Last Updated: September 28, 2009
When it comes to planning for retirement, a growing number of Americans are reportedly considering the use of annuities. The Gallup Organization, in conjunction with the Committee of Annuity Insurers, recently released the findings of a survey which shows that annuities are used as a "trusted retirement tool by the middle class." In addition, the survey results show that despite an overall decline in consumer confidence regarding retirement savings, "the majority of annuity holders believe they have enough or more than enough money to cover their financial needs in retirement."
But as with many things in life, there's always more than one side to every story. Here's what FPA® member, Ed Green, CFP®, ChFC, AIF®, a partner with the Foster Group, Inc., says you should consider when contemplating annuities:
- "In general, consumers substantially underestimate the level of assets required in order to sustain the type of lifestyle they expect in retirement. This problem is not solved by using an annuity, or any other investment vehicle, for that matter.

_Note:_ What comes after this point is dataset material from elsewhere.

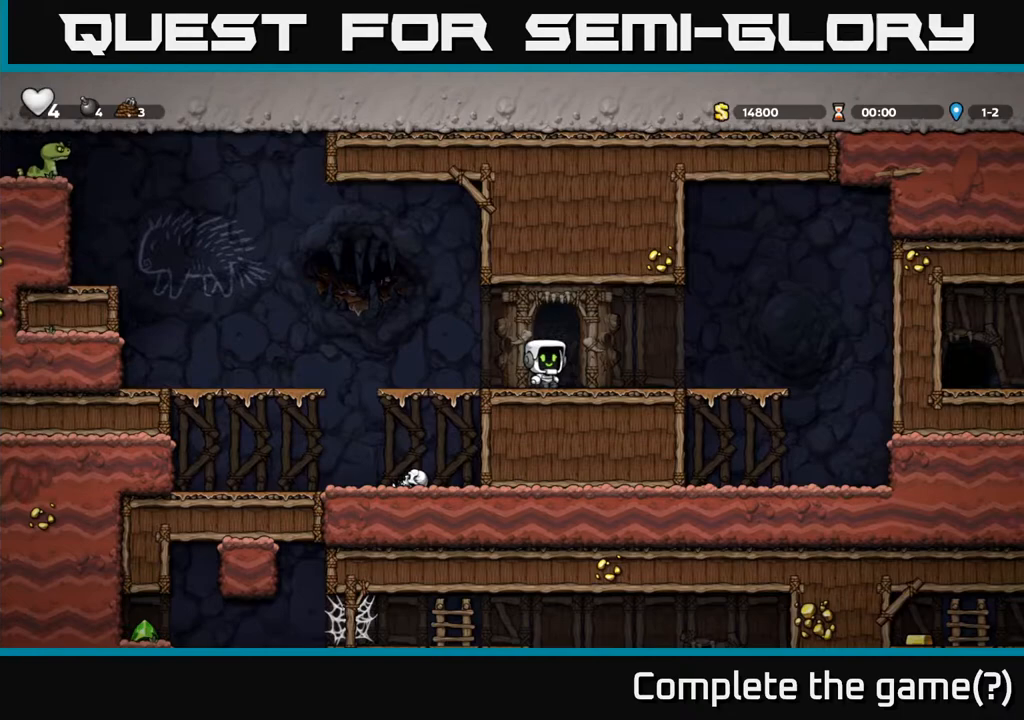
{"buttons": ["DPAD_DOWN"], "left_stick": "center", "right_stick": "center", "events": [[83, "A", "down"], [183, "A", "up"], [350, "DPAD_RIGHT", "up"], [467, "DPAD_DOWN", "down"]]}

- "While annuities have their place, you should not consider them a one-size-fits-all solution. Like other financial products, they fit better in some situations than others. Viewing them as the only solution is shortsighted and can lead to problems.
- "Annuities can indeed provide protection for an owner 'outliving their assets.' This may be especially important to an investor with a family history of longevity.
- "Annuities can also provide some protection against 'spendthrift' tendencies. Once annuitized, the investor no longer has the ability to withdraw at will and must live within the income stream provided by the annuity. In the case of an investor with little control over their spending, this is essentially a way of protecting the investor from himself or herself.
- "When shopping for annuity products, you should make certain you understand all the underlying costs related to the contract. You should remember that, first and foremost, you are buying a type of insurance contract, and there is a cost associated with the insurance being provided. You should also be very certain you understand any early-surrender penalties that may be involved.
- "Annuities are often sold on the merits of their tax benefits, but they can be somewhat tax-unfriendly. Because they are not treated as capital assets, they never receive the more favorable capital gains treatment on gains that may accumulate inside the contract. This affects not only the contract owner, but also any named beneficiaries who may inherit the contract in the future. Annuities do not receive a step-up in basis at the death of the owner as does a portfolio of stocks, bonds or mutual funds.
- "You should also be aware that payout rates are not standardized. In other words, the monthly income generated by a block of money under one insurer's contract will be different than that paid by another insurer. It pays to compare contracts.
- "Choosing the correct annuitization option can be confusing. When dealing with joint annuitants, this complexity increases. You need to be very clear on why you're selecting the particular payout option."